In a paper this month in JACC: Heart Failure, Dr. Witteles and colleagues note that in the last six years, the U.S. Food and Drug Administration has approved the tyrosine kinase inhibitors (TKI) sunitinib, axitinib, sorafenib, and pazopanib; the anti-VEGF (vascular endothelial growth factor) agent bevacizumab; and the mTOR (mammalian target of rapamycin) inhibitors everolimus and temsirolimus for various malignancies.
Among these agents available for the treatment of RCC, sunitinib has been linked most often to cardiovascular toxicity - but not in the phase III trials that led to FDA approval. Instead, the researchers say, "subsequent retrospective and prospective studies have since illuminated the significantly elevated risk of heart failure."
To look into this issue, the team assessed the incidence and severity of adverse cardiovascular effects in 159 patients with advanced metastatic RCC who received targeted therapies at the Stanford Cancer Institute in Stanford, California between 2004 and 2011. Since 2007, most of these patients underwent regular, prospective cardiac monitoring.
TKIs were used in 92% of patients, and sunitinib was the most commonly used agent (64% of patients). Some form of cardiovascular toxicity occurred in 116 (73%) of the patients, most often related to hypertension requiring antihypertensive therapy.
Excluding hypertension, 52 patients (33%) experienced some other cardiotoxicity, ranging from asymptomatic increases in levels of NT-proBNP (N-terminal prohormone of brain natriuretic peptide) to severe heart failure, the investigators report.
Among the 41 patients who received mTOR inhibitors, 17% of those treated with everolimus developed grade 1 heart failure, and 24% of temsirolimus recipients developed grade 3 hypertension, the report indicates.

## THE TASK
Continue the report on cardiovascular toxicity from targeted kidney cancer drugs, starting after its last sentence. The rows that follow are drawn from a separate source.

## PROVIDED RECORDS

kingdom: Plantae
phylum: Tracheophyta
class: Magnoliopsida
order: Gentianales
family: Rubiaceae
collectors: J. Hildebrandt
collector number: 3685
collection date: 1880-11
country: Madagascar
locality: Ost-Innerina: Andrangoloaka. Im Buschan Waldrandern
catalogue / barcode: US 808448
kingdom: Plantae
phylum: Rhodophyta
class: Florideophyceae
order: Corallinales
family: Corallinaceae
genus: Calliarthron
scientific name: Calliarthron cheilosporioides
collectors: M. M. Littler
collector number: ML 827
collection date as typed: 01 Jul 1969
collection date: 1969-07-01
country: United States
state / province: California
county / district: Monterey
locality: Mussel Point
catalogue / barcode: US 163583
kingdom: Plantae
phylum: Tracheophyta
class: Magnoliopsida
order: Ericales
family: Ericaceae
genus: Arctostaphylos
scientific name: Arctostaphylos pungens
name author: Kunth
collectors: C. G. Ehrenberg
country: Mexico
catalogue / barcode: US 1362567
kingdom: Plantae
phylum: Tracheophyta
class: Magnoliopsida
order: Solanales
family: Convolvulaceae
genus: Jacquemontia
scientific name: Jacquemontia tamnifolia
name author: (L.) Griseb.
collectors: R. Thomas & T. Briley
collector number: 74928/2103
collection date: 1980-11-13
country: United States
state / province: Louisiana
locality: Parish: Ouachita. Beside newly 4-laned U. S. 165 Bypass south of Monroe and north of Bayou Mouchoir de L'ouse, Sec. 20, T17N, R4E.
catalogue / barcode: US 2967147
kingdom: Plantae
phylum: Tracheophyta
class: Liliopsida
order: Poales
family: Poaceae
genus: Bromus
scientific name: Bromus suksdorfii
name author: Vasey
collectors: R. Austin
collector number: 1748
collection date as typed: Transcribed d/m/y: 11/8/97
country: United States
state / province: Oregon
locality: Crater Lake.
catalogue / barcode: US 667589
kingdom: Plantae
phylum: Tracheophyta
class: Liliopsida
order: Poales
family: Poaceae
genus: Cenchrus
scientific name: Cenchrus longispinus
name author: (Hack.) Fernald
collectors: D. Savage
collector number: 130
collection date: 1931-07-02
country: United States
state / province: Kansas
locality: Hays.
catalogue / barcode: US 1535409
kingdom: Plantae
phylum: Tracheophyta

## OUTPUT OF THE EXERCISE
So how does Dr. Witteles view the benefit-risk balance with use of the targeted therapies? "I certainly don't believe that these agents shouldn't be used, as they often have tremendous efficacy as cancer therapy," he responded, "but patients and physicians need to be aware of the likelihood of cardiovascular side effects so that early treatment can be initiated."
In fact, the team found a very high rate of asymptomatic cardiotoxicity. "In our study," the authors said, "asymptomatic cardiotoxicity, as defined by an elevated NT-proBNP level and/or a decrease in systolic function as estimated by left ventricular ejection fraction, was identified in 43 patients (27%). Given their asymptomatic status, these patients would likely not have been identified without screening."
Screening often allowed for asymptomatic cases to be referred to a heart failure specialist and to begin medical therapy with beta blockers and renin-angiotensin inhibitors. "Accordingly," Dr. Witteles and colleagues conclude, "we propose guidelines for monitoring therapy in this population to potentially improve detection and guide treatment."